Ah, yes, you poor fathers, deprived of your idolatrous "rights" to turn yourselves into mini-gods in the family with absolute authority over your wives and children. That is exactly what the paterfamilias were. Just ask Augustus Caesar. He took the concept of the paterfamilias and applied it to himself and the Roman empire. Here is what he wrote on the back of one of his coins:

"CAESAR AVGVSTVS DIVI F PATER PATRIAE (=Caesar Augustus, Divi Filius, Pater Patriae, `Caesar Augustus, Son of God, Father of
His Country"

Did you see that reference to "Son of God" in there? It's no accident that this guy was the Roman emperor during the ministry of Jesus and Jesus opposed this:

"Matthew 23:9 : And do not call anyone on earth 'father,' for you have one Father, and he is in heaven."

OTOH, if you want to be a true christian, the gold standard for your behavior is to act more like a MOTHER, i.e., loving and nurturing:

"Matthew 12:50 For whoever does the will of my Father in heaven is my brother and sister and MOTHER."

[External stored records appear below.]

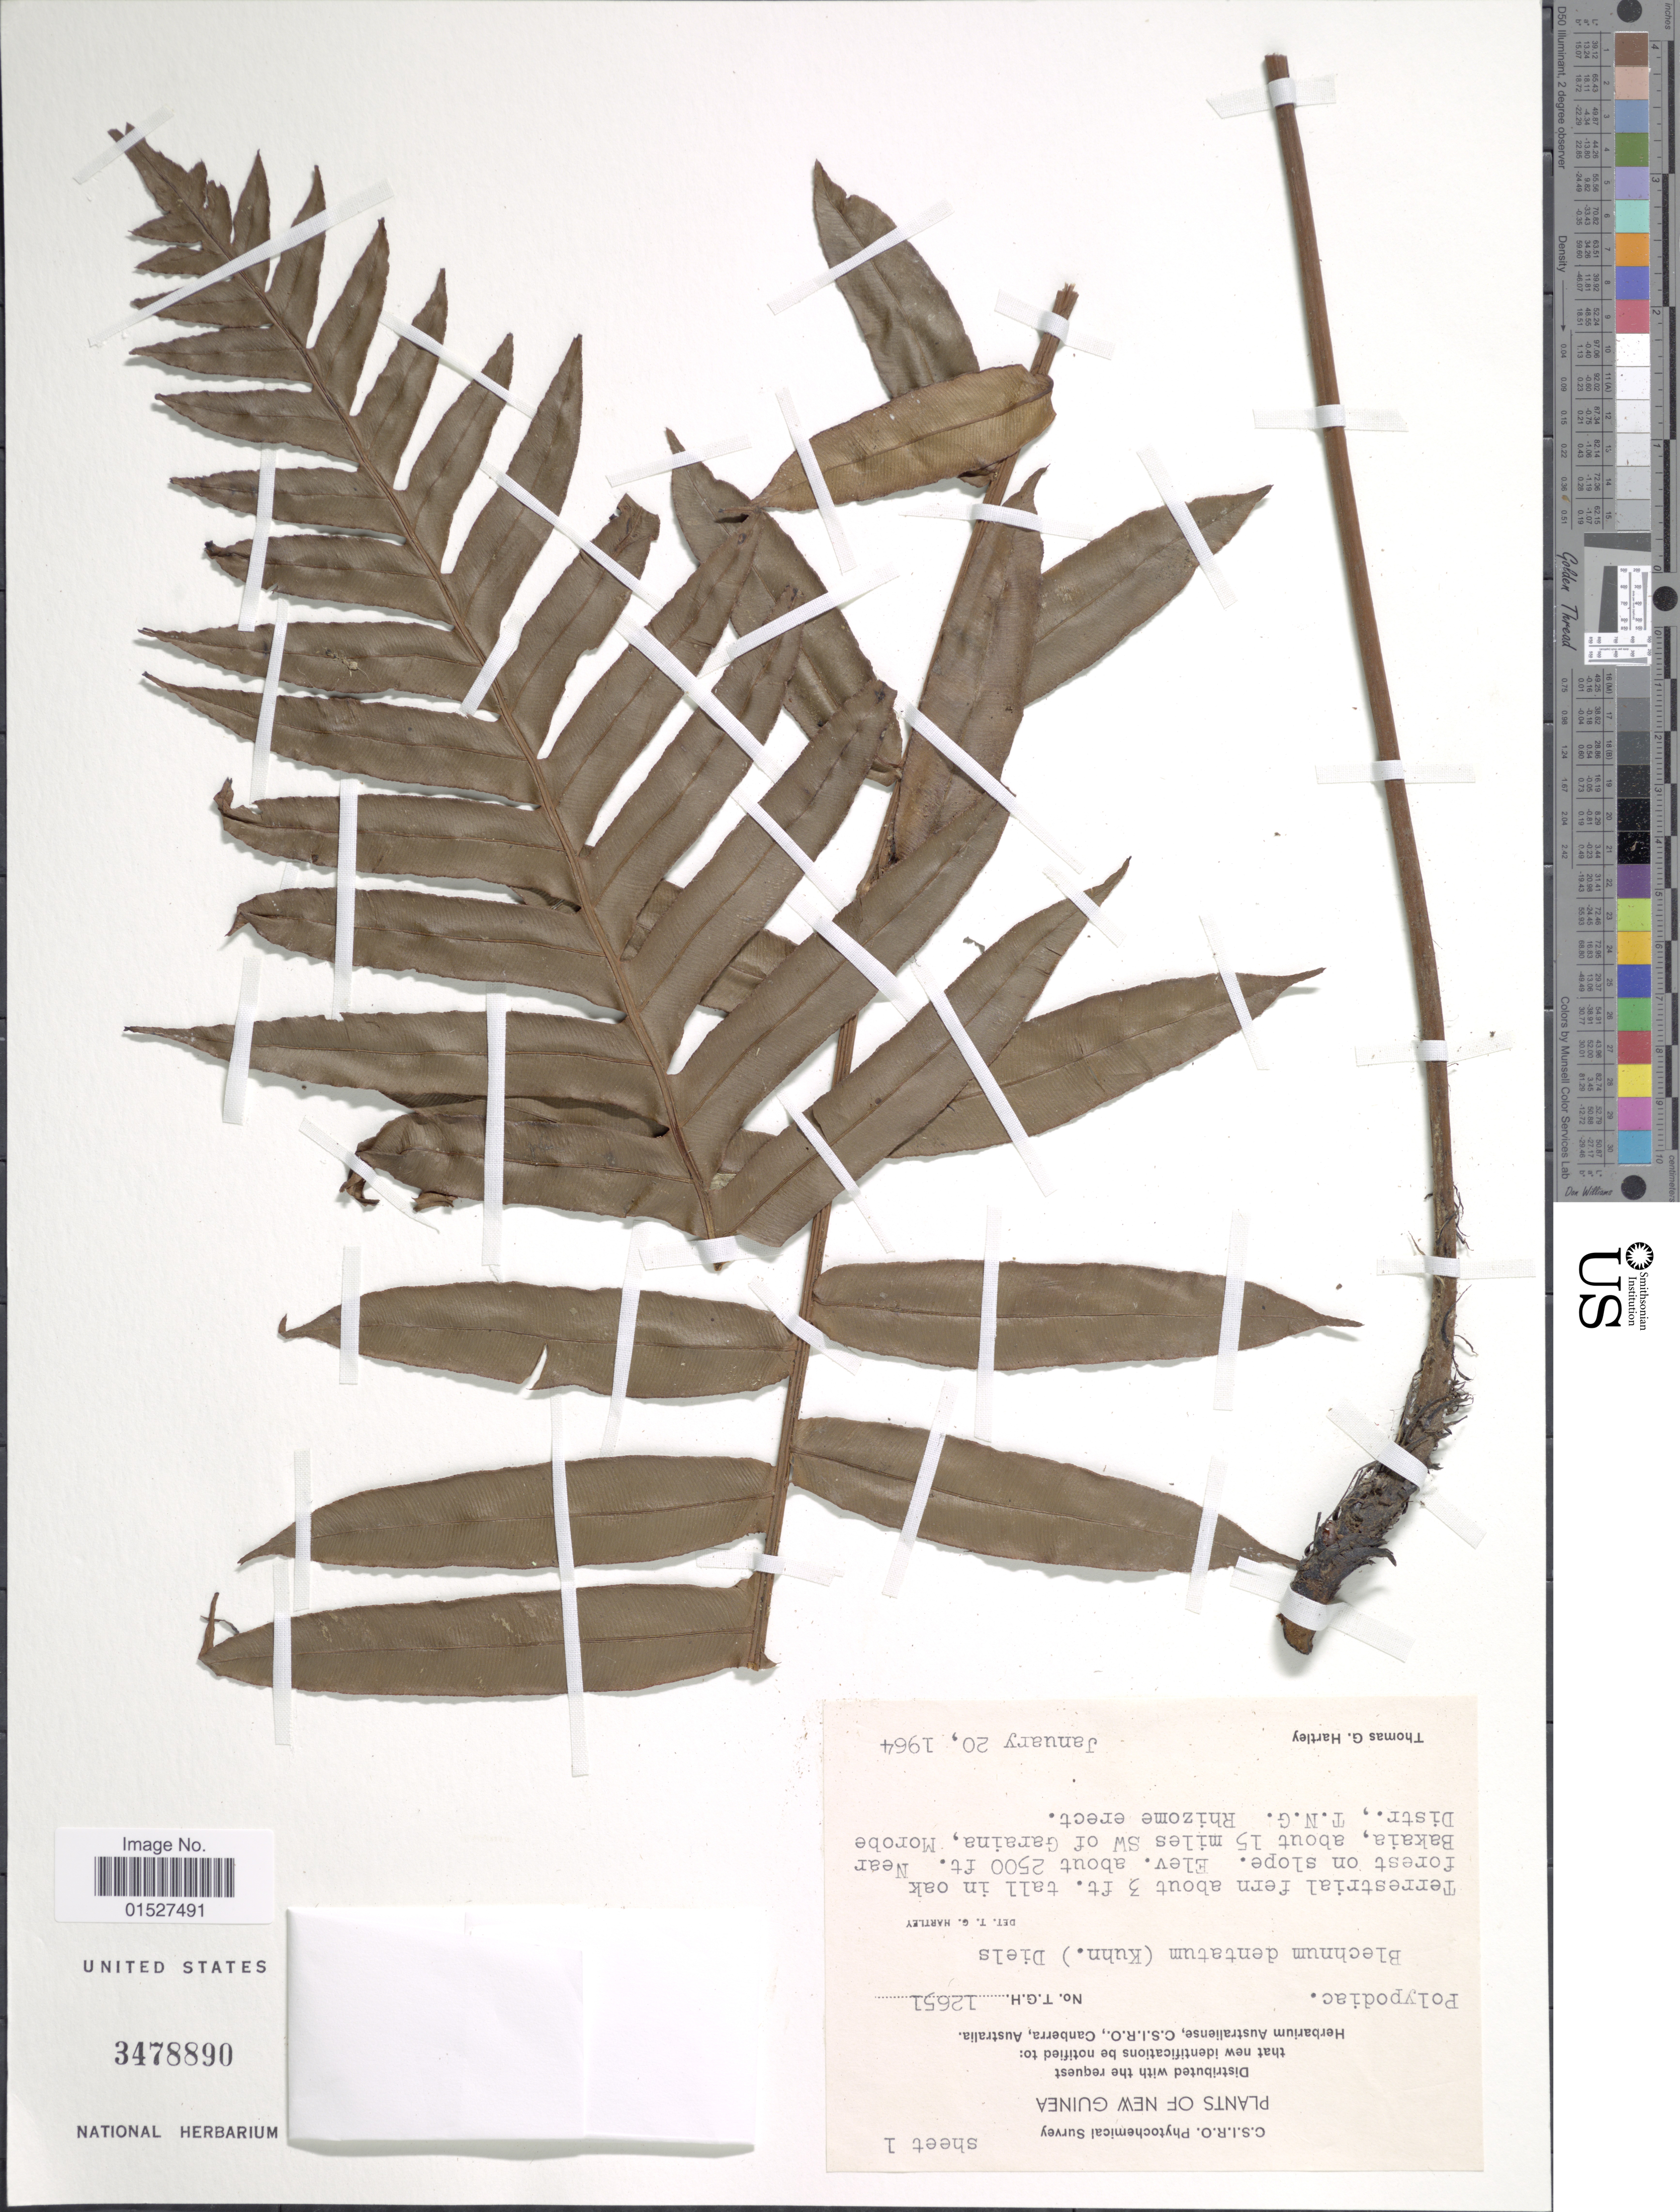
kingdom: Plantae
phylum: Tracheophyta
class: Polypodiopsida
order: Polypodiales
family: Blechnaceae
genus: Blechnum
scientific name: Blechnum dentatum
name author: (Kuhn) Diels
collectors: T. G. Hartley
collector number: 12651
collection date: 1964-01-20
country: Papua New Guinea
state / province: Morobe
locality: New Guinea. Near bakaia, about 15 miles SW of Garaina, Morobe Distr., T.N.G.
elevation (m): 762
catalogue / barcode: US 3478890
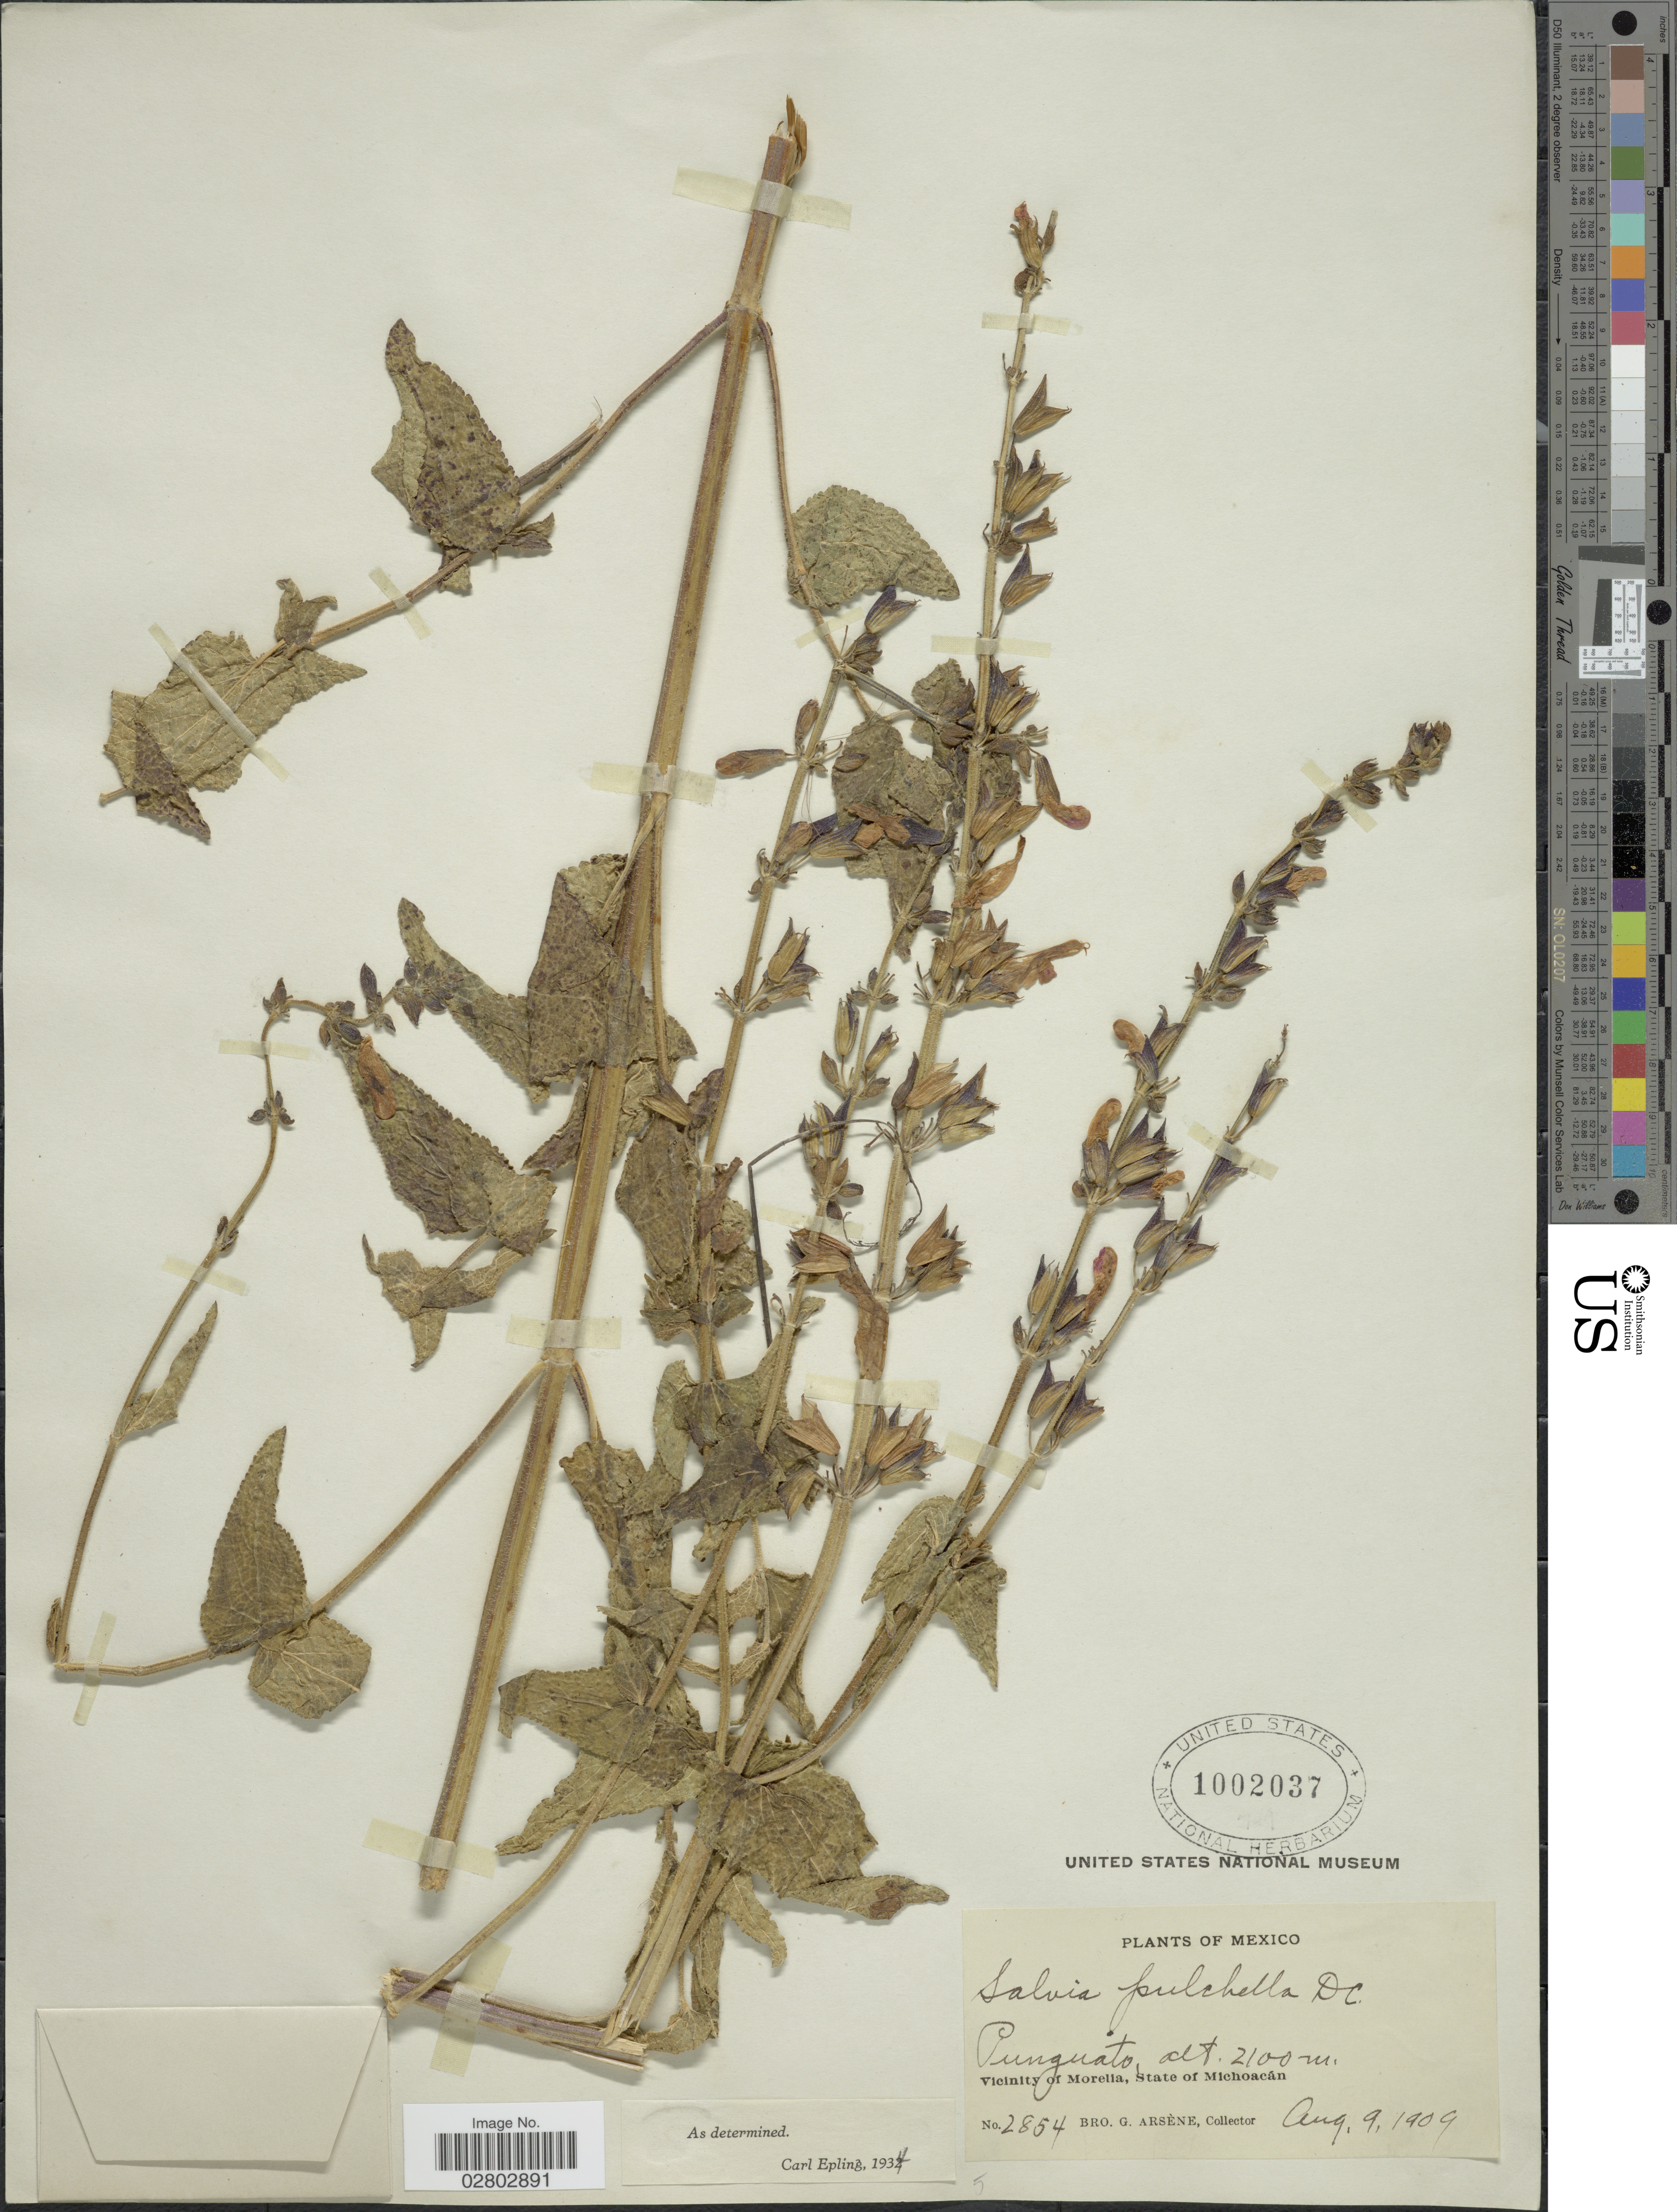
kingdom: Plantae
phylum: Tracheophyta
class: Magnoliopsida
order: Lamiales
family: Lamiaceae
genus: Salvia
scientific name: Salvia pulchella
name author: DC.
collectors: Bro. G. Arsène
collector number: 2854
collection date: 1909-08-09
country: Mexico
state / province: Michoacán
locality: Punguato, Vicinity of Morelia, State Michoacán.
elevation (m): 2100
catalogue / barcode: US 1002037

You mean Tiberius, whose coin said 'Divine Augustus, Son of Augustus': Caesar Augustus was not emperor during the ministry of Jesus, and neither he nor Tiberius demanded worship, or to be acknowledged as father (though they might be officially figured as fathers of the empire, its citizens, and beneficiaries, the which might be what Jesus is speaking against since it's truly God who cares over men's fortunes). But it's absurd of you to take those words and apply them against actual fathers, for the scriptures you quote actually speak to real flesh-and-blood men with wives and children with precisely the word 'fathers'; Paul the apostle also speaks of Timothy as 'my son in the faith'; they also order the woman to be subordinate to her man, to be domestic, and says she is not permitted to speak or have any authority over man but be in silence: and in case you've messed up the history here too, such was not the case in hellenized Judaism, or most of the pagan cults and their religious rites, where women could be priestesses and other functionaries, often went about unveiled (while men might do otherwise, whether at a ceremony presided by Pontifex Maximus--the emperor--or in the mere services of a Jewish synagogue).

Fatherhood is the great adventure. After college I considered moving out to Utah for a while, for "adventure". I'm so glad I stayed and became a husband and father -- what a journey it's been! The other would have been a thin veneer of adventure on top of cardboard -- just driving around to new places and boasting about my "adventures". Nuttin' by comparison.